March 16, 2009
This week has been stressful for me. If it were only to consist of my acceptance to the MSW program, that probably would have been enough. However, you have to add in there the stress of thinking about moving, the problems I've having at my practicum and a couple other things that I won't mention.
All of this has culminated in my sleep being a bit troubled, my sore back acting up and a some other random pain that I haven't had before. Simply put, I am in pain. I hurt. A lot. And it's become a learning experience. I have just a short while left in my practicum and have to work through the pain as best I can. I am on some pain killers, but they're not working as well as I hoped. In a session today, I was having some weird shooting pains and had to center myself before continuing. It is a weird thing to experience. However, viewing it as a learning experience has definitely helped me bear it.
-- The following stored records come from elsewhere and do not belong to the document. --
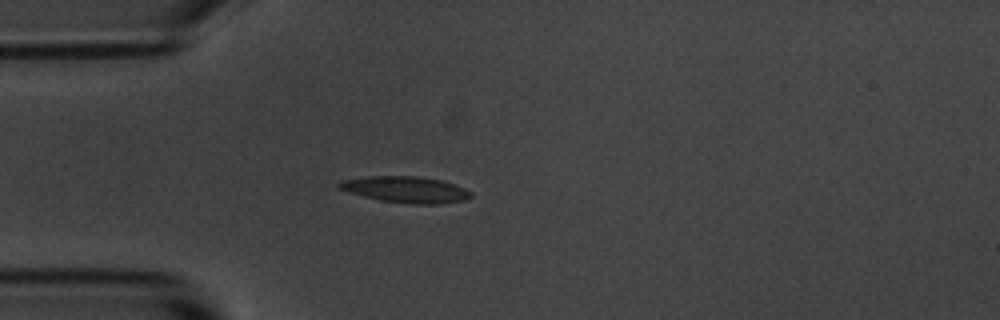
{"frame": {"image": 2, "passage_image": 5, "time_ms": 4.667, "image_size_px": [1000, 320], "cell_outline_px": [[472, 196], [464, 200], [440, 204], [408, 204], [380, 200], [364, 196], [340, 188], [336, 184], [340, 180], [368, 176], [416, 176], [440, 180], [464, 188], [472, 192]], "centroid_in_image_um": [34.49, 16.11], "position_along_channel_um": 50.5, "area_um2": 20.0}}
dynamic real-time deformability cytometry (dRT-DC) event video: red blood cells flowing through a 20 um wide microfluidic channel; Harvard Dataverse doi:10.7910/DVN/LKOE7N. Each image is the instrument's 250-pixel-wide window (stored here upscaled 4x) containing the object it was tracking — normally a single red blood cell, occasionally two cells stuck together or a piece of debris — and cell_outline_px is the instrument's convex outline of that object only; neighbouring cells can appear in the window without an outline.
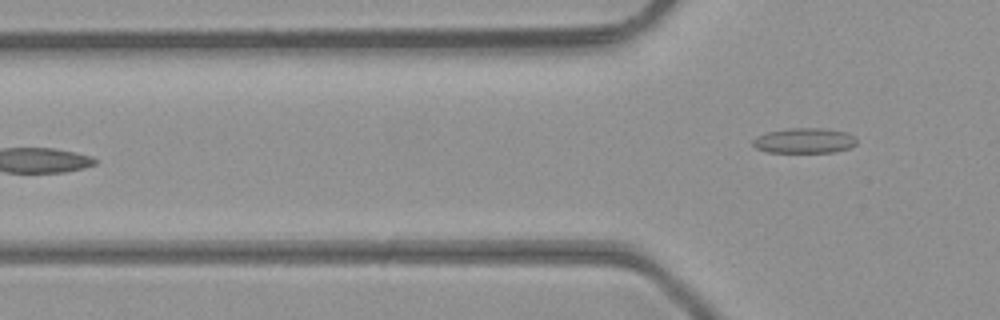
{"species": "common noctule bat (a hibernating species)", "species_latin": "Nyctalus noctula", "temperature_condition": "room temperature", "stored_images_in_passage": 5, "camera_frame_rate_fps": 3000, "um_per_image_px": 0.085, "animal": {"sex": "male", "body_mass_g": 23.1, "forearm_length_mm": 52.7}, "frame": {"image": 1, "passage_image": 5, "time_ms": 1.333, "image_size_px": [1000, 320], "cell_outline_px": [[856, 144], [848, 148], [832, 152], [768, 152], [756, 148], [752, 144], [752, 140], [756, 136], [768, 132], [788, 128], [820, 128], [848, 132], [856, 136]], "centroid_in_image_um": [68.37, 11.95], "position_along_channel_um": 57.4, "area_um2": 15.26}}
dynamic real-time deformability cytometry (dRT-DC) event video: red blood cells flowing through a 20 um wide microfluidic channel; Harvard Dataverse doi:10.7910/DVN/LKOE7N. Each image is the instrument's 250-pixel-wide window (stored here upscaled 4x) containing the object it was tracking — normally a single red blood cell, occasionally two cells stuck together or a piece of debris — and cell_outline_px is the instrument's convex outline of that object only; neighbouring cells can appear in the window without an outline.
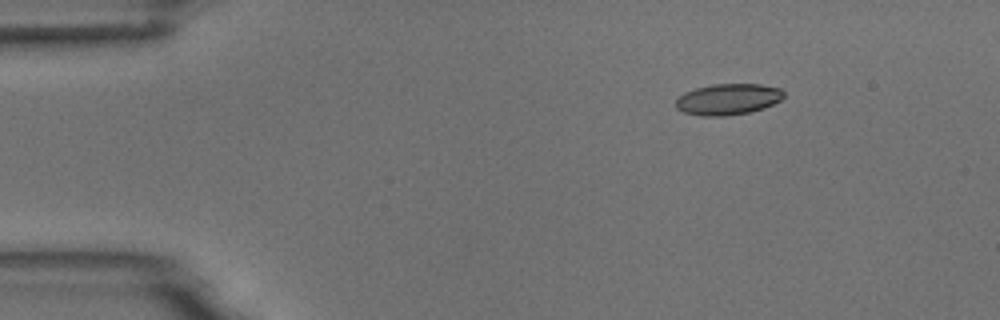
{"species": "common noctule bat (a hibernating species)", "species_latin": "Nyctalus noctula", "temperature_condition": "room temperature", "stored_images_in_passage": 4, "camera_frame_rate_fps": 3000, "um_per_image_px": 0.085, "animal": {"sex": "male", "body_mass_g": 18.8}, "frame": {"image": 1, "passage_image": 1, "time_ms": 0.0, "image_size_px": [1000, 320], "cell_outline_px": [[784, 96], [780, 100], [764, 108], [748, 112], [724, 116], [700, 116], [684, 112], [676, 108], [676, 100], [684, 92], [696, 88], [712, 84], [760, 84], [780, 88], [784, 92]], "centroid_in_image_um": [61.87, 8.43], "position_along_channel_um": 23.1, "area_um2": 19.54}}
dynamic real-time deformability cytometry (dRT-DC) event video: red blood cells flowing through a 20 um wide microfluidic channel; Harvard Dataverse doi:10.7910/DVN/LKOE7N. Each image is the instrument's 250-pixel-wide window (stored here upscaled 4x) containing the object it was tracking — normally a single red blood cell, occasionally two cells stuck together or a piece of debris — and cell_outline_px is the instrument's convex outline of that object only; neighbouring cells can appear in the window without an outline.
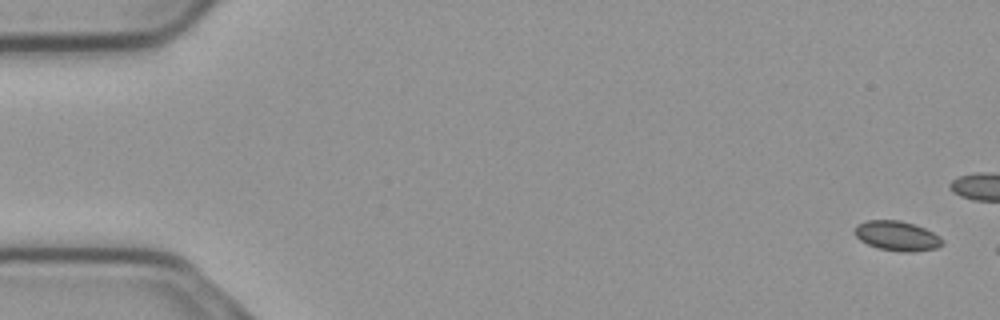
{"species": "common noctule bat (a hibernating species)", "species_latin": "Nyctalus noctula", "temperature_condition": "cold", "stored_images_in_passage": 8, "camera_frame_rate_fps": 3000, "um_per_image_px": 0.085, "animal": {"sex": "male", "body_mass_g": 23.1, "forearm_length_mm": 52.7}, "frame": {"image": 1, "passage_image": 1, "time_ms": 0.0, "image_size_px": [1000, 320], "cell_outline_px": [[944, 244], [936, 248], [912, 252], [900, 252], [876, 248], [860, 240], [856, 236], [856, 224], [868, 220], [900, 220], [924, 228], [940, 236], [944, 240]], "centroid_in_image_um": [76.27, 20.06], "position_along_channel_um": 8.7, "area_um2": 15.2}}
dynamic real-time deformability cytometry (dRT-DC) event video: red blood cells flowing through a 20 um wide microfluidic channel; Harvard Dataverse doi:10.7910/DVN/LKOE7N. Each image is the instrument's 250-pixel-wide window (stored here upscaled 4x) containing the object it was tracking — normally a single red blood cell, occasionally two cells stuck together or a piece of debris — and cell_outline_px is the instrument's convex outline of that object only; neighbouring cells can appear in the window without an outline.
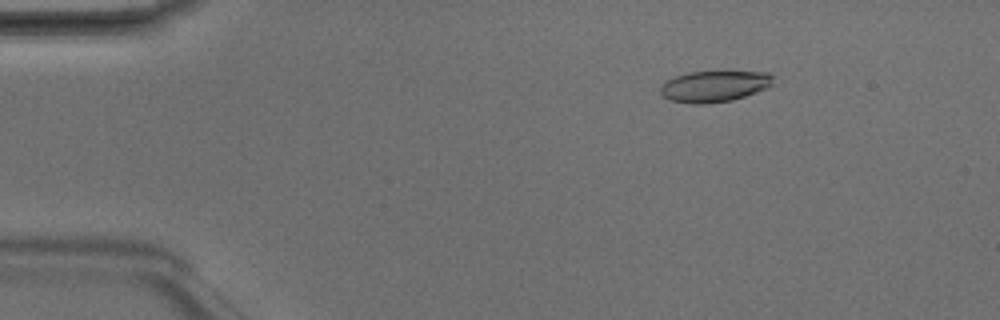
{"species": "Egyptian fruit bat (a non-hibernating species)", "species_latin": "Rousettus aegyptiacus", "temperature_condition": "room temperature", "stored_images_in_passage": 4, "camera_frame_rate_fps": 3000, "um_per_image_px": 0.085, "animal": {"sex": "male"}, "frame": {"image": 1, "passage_image": 2, "time_ms": 0.333, "image_size_px": [1000, 320], "cell_outline_px": [[772, 84], [768, 88], [732, 100], [704, 104], [692, 104], [668, 100], [660, 92], [660, 84], [676, 76], [688, 72], [768, 72], [772, 76]], "centroid_in_image_um": [60.69, 7.34], "position_along_channel_um": 24.3, "area_um2": 20.4}}
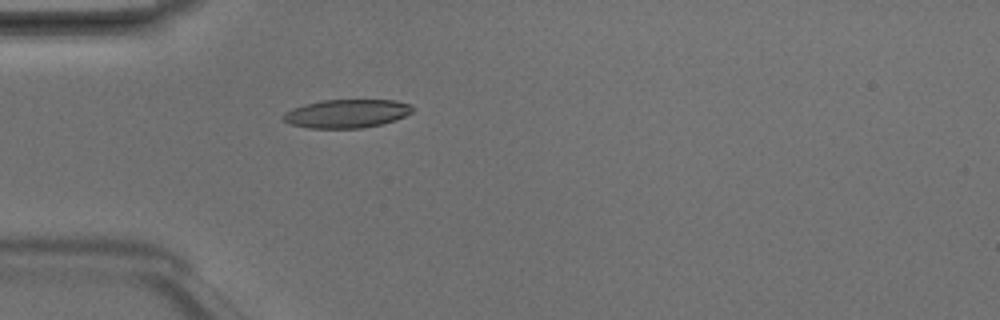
{"frame": {"image": 2, "passage_image": 4, "time_ms": 1.0, "image_size_px": [1000, 320], "cell_outline_px": [[412, 112], [404, 116], [380, 124], [364, 128], [308, 128], [292, 124], [284, 120], [280, 116], [284, 112], [292, 108], [304, 104], [324, 100], [396, 100], [412, 104]], "centroid_in_image_um": [29.44, 9.65], "position_along_channel_um": 55.6, "area_um2": 21.39}}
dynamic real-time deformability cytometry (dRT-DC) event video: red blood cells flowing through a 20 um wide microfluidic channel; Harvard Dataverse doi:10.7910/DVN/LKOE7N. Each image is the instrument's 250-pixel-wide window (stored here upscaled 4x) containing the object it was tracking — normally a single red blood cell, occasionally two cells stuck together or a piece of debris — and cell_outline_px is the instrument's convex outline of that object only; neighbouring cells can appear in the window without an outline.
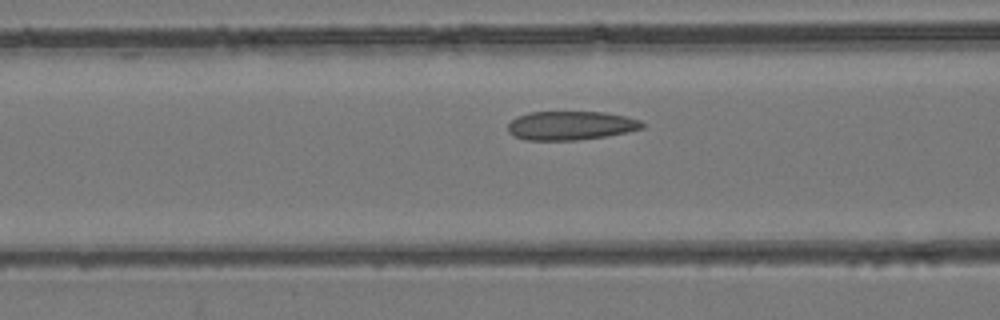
{"species": "common noctule bat (a hibernating species)", "species_latin": "Nyctalus noctula", "temperature_condition": "room temperature", "stored_images_in_passage": 40, "camera_frame_rate_fps": 3000, "um_per_image_px": 0.085, "animal": {"sex": "female", "body_mass_g": 24.6, "forearm_length_mm": 56.2}, "frame": {"image": 1, "passage_image": 13, "time_ms": 4.0, "image_size_px": [1000, 320], "cell_outline_px": [[644, 128], [628, 132], [608, 136], [576, 140], [524, 140], [512, 136], [508, 132], [508, 124], [516, 116], [528, 112], [604, 112], [624, 116], [640, 120], [644, 124]], "centroid_in_image_um": [48.49, 10.68], "position_along_channel_um": 118.1, "area_um2": 22.77}}
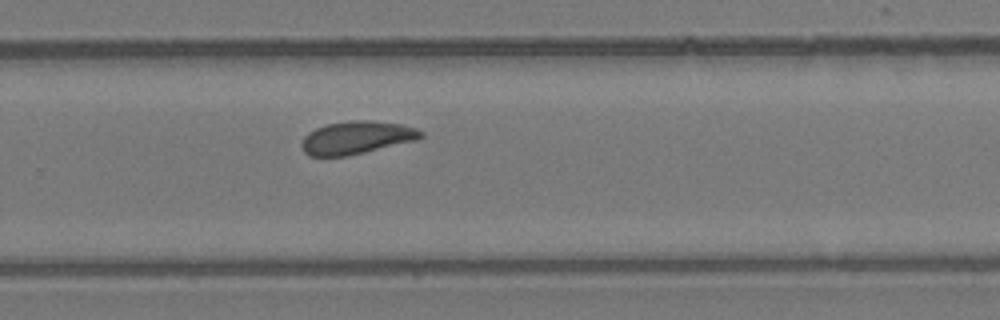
{"frame": {"image": 2, "passage_image": 25, "time_ms": 8.0, "image_size_px": [1000, 320], "cell_outline_px": [[424, 136], [416, 140], [348, 156], [308, 156], [304, 152], [300, 144], [304, 136], [308, 132], [316, 128], [328, 124], [356, 120], [372, 120], [404, 124], [416, 128], [424, 132]], "centroid_in_image_um": [30.32, 11.7], "position_along_channel_um": 299.5, "area_um2": 22.95}}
Here I am, with some shooting pains that will go away most likely after one treatment, sitting with people whose pain is sometimes constant and hasn't gone away for years. Their treatment takes a hell of a lot longer than mine, and if they can sit there with their pain, so can I. I don't believe I have lost my capacity to help with this pain. It is not unbearable, just very uncomfortable. I know that if it interferes, I can step aside. For now, though, I am fine. I can sit with it, and my clients and I can learn from each other, about sitting with pain.